Demokrasinin tüm kuralları ile işlemesi ise ancak çağdaş, laik bir toplum düzeninde olanaklıdır. Çünkü demokrasinin temeli “birey”dir. Birey, aklı, bilimi esas alan laik eğitimle yetişir. Laiklik, çağdaş toplum düzeninin yapı taşıdır. Laik eğitime, laik hukuka geçiş bu nedenle, çağdaş toplumu belirleyici devrim taşlarıdır.

Demokrasilerde, egemenliğin kaynağı halktır. Herkes kanun önünde eşittir. Hiç kimseye, gruba… ayrıcalık tanınmaz. Halkçılık dayanışmacılıktır. Bugünün sosyal devlet anlayışıdır. Kapitalizmi de, sosyalizmi de bağımlılık anlamında reddeden Cumhuriyet kadroları halkçılık, devletçilik anlayışı ile ekonomik, toplumsal politikalar üretmişlerdir.

Ulusal sınırlar içinde etnik ayrımcılığa değil, aynı ortak ülkü’ye, kardeşçe yaşamaya dayalı birleştirici bir ulus bilinci ile geleceğin Türkiyesi’ni yaratmayı amaçlamışlardı.

Devrimin ilkelerinden ödün vermeden; geri dönüşü engellemek ve zamanın gereklerine, çağdaş gelişmelere uyum sağlamak için devrimcilik ilkesi benimsendi.

Ulus bilinci

Ne varki bugünlere gelmemiz, Atatürkçü düşüncenin yozlaştırılması sonucudur. Bağımsızlık ana ekseninden kayış, ulusalcı olmayan, bağımlı iç ve dış politikalar bugünleri hazırlamıştır.

İşin acı yanı, bu yeniden sömürge oluş süreci bizlere ileri demokrasi olarak sunulmakta, toplum etnik, dini temelde ayrıştırılarak ulus bilinci kaybettirilerek ülkenin, ulusun bölünmesi gündeme getirilebilmektedir.

Ulusal devletin yıkım süreci tamamlanmıştır. Devlet küçülmüş, yatırım yapmayan, üretmeyen, istihdam yaratmayan, aksine özelleştirmelerle ulusal varlıklarımızın talanına neden olan bir “görev”i üstlenmiştir. Kamu hizmeti özel sektöre devredilmiş, onun insafına bırakılmıştır.

Büyük sermaye korunurken işçisi, memuru, emeklisi, esnafı, köylüsü yoksulluğa, işsizliğe terk edilmiş, sosyal güvencesiz bırakılmıştır. Gençlerin gelecek ümidi yoktur.
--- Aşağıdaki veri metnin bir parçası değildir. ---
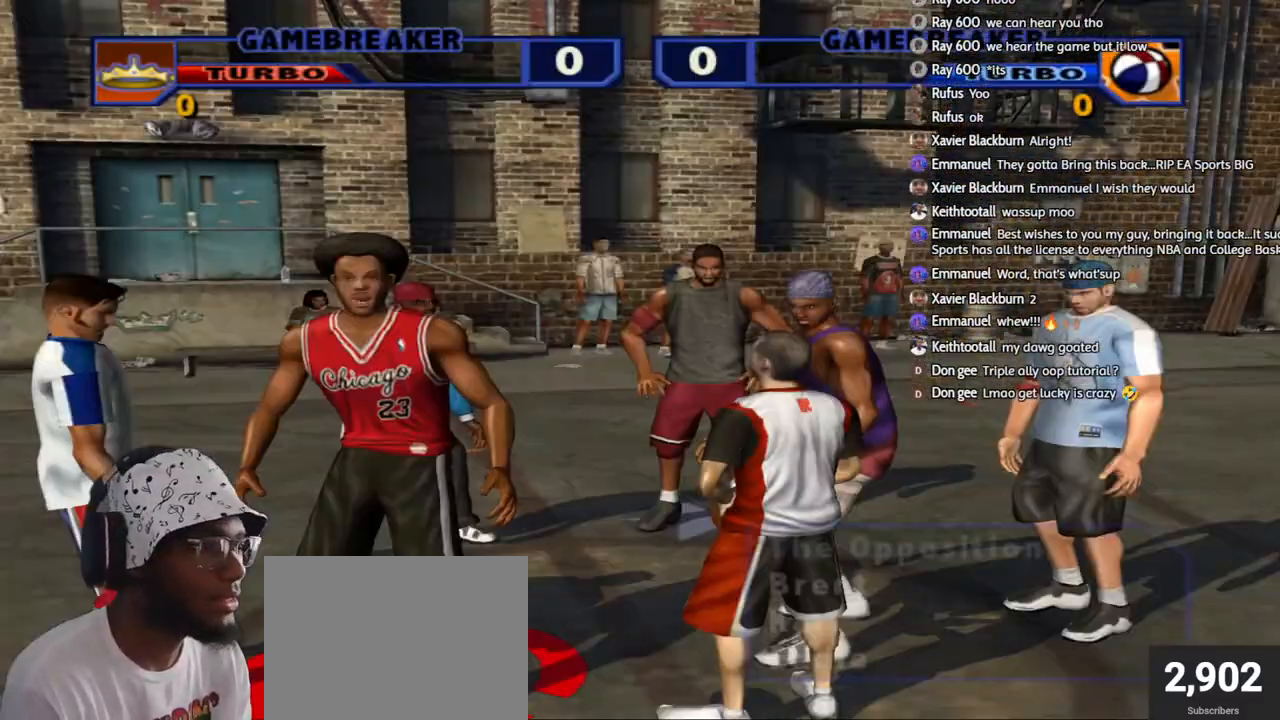
{"buttons": ["CIRCLE", "TRIANGLE", "L1", "L2", "R1"], "left_stick": "up-left", "right_stick": "center", "events": [[17, "CROSS", "up"], [83, "CROSS", "down"], [200, "CROSS", "up"], [200, "left_stick", "down"], [250, "CIRCLE", "down"], [250, "L1", "down"], [317, "R1", "down"], [317, "TRIANGLE", "down"], [317, "left_stick", "left"], [367, "CIRCLE", "up"], [367, "L1", "up"], [367, "R1", "up"], [367, "TRIANGLE", "up"], [367, "left_stick", "down"], [433, "CIRCLE", "down"], [433, "L1", "down"], [433, "R1", "down"], [433, "TRIANGLE", "down"], [483, "left_stick", "up-left"]]}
Ama yine fakir halkın çoğunluğu, yaşadığı çaresizliğin sebebinin ülkeyi yeniden iç ve dış sömürüye bağımlı kılan politikalar ve politikacılar olduğunu görmekten uzaktır.

Çünkü yeni sömürü düzeni, halkın gerçeği görmesini de engellemekte, demokrasinin kurallarını işletmemektedir. Oysa siyasi partiler, adil seçim sistemi, özgür basın, sivil toplum kuruluşları/demokratik kitle örgütleri ve bağımsız yargı demokrasinin vazgeçilmez unsurlarıdır. Ulus iradesinin Meclis’e yansımasını önlemek ve 1982 darbe yönetimince uygun (!) görülen bir siyasi partinin iktidarını gerçekleştirmek için getirilmiş seçim sistemi (1983) hâlâ ve özellikle korunmakta ve bu sistemin sonucu olan iktidar; tek başına hazırlayıp halkoyuna sunduğu anayasa değişikliği ile 1982 Anayasası ile zaten sınırlandırılmış olan yargı bağımsızlığını tamamen yok etmiş, yargıyı siyasetin emrine sokmuştur.
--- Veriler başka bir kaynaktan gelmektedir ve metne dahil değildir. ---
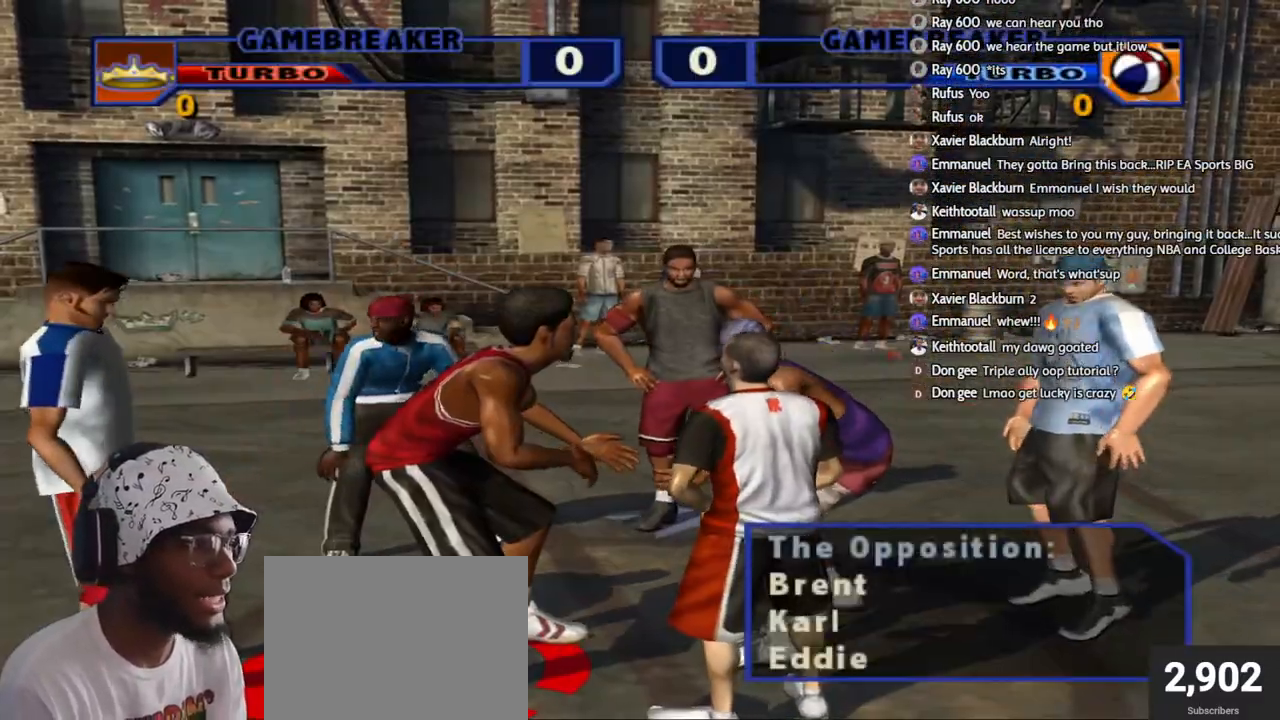
{"buttons": ["CIRCLE", "TRIANGLE", "L1", "L2", "R1"], "left_stick": "up-left", "right_stick": "center", "events": [[50, "CIRCLE", "up"], [50, "TRIANGLE", "up"], [100, "CIRCLE", "down"], [100, "left_stick", "down"], [167, "L1", "up"], [167, "TRIANGLE", "down"], [217, "CIRCLE", "up"], [217, "TRIANGLE", "up"], [217, "left_stick", "up-left"], [283, "CIRCLE", "down"], [283, "TRIANGLE", "down"], [400, "CIRCLE", "up"], [400, "R1", "up"], [400, "TRIANGLE", "up"], [400, "left_stick", "down"], [450, "CIRCLE", "down"], [450, "L1", "down"], [450, "R1", "down"], [450, "TRIANGLE", "down"], [450, "left_stick", "up-left"]]}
Bugün Türkiye’de adil bir seçim sistemi ve bağımsız bir yargı olmadığı gibi, demokrasinin diğer yapı taşları da yoktur. Ya susturulmuşlardır ya da bölünmüş, yandaş yaratılmıştır. Halk suni gündemlerle avutulmakta ve bu bilgi kirliliği içinde kendisini aç, yoksul, işsiz bırakanlara verdikleri sadakalar karşılığında oy vermektedir.
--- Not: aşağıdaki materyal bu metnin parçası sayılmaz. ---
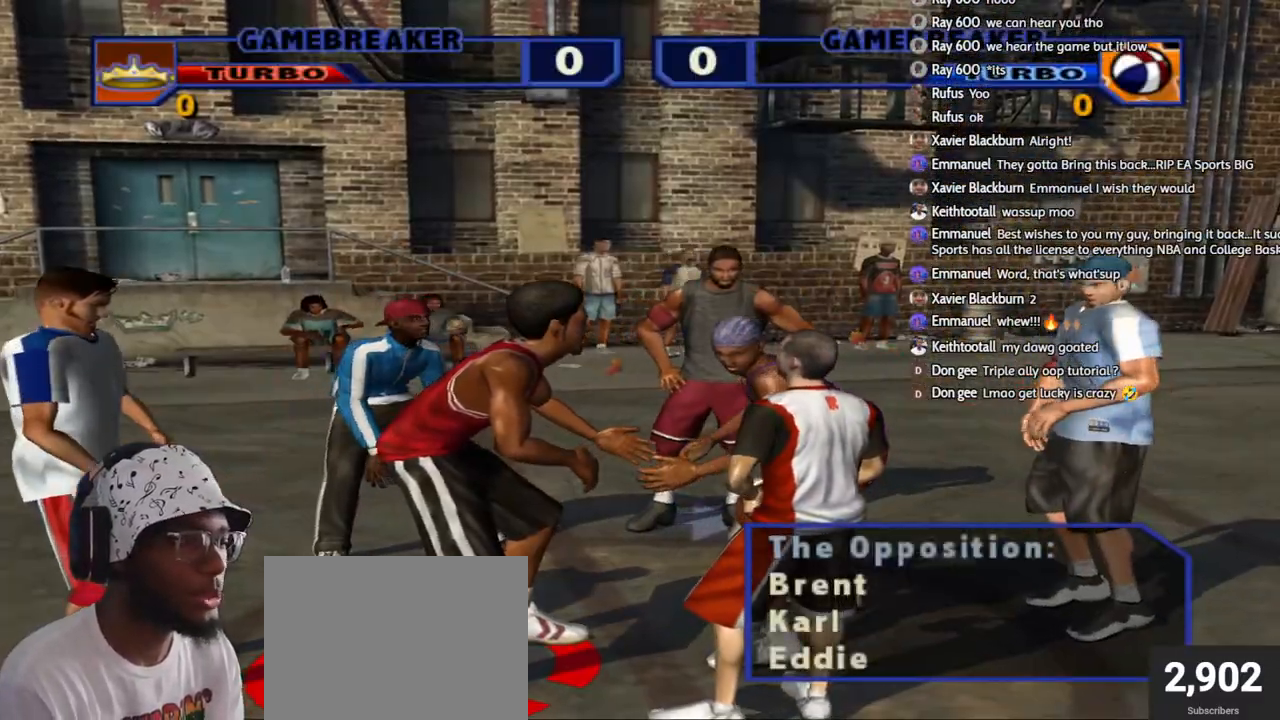
{"buttons": ["CIRCLE", "TRIANGLE", "L1", "L2", "R1"], "left_stick": "down-left", "right_stick": "center", "events": [[17, "CIRCLE", "up"], [17, "R1", "up"], [17, "TRIANGLE", "up"], [67, "TRIANGLE", "down"], [67, "left_stick", "down-right"], [117, "CIRCLE", "down"], [117, "R1", "down"], [183, "CIRCLE", "up"], [183, "R1", "up"], [183, "TRIANGLE", "up"], [183, "left_stick", "up-left"], [233, "TRIANGLE", "down"], [300, "CIRCLE", "down"], [300, "R1", "down"], [300, "left_stick", "down-left"], [317, "L1", "up"], [350, "CIRCLE", "up"], [350, "R1", "up"], [350, "TRIANGLE", "up"], [417, "CIRCLE", "down"], [417, "R1", "down"], [417, "TRIANGLE", "down"], [467, "L1", "down"]]}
Kurtuluş, yeniden tam bağımsızlıkçı ulusal bir yönetimdedir

Kişi hak ve özgürlüklerine saygının esas olduğu, yargının bağımsız, hukukun üstünlüğünün, adalete güvenin tam olduğu, refahın eşit paylaşıldığı, sosyal devlet anlayışının asıl olduğu bir ulusal yönetim çözümdür.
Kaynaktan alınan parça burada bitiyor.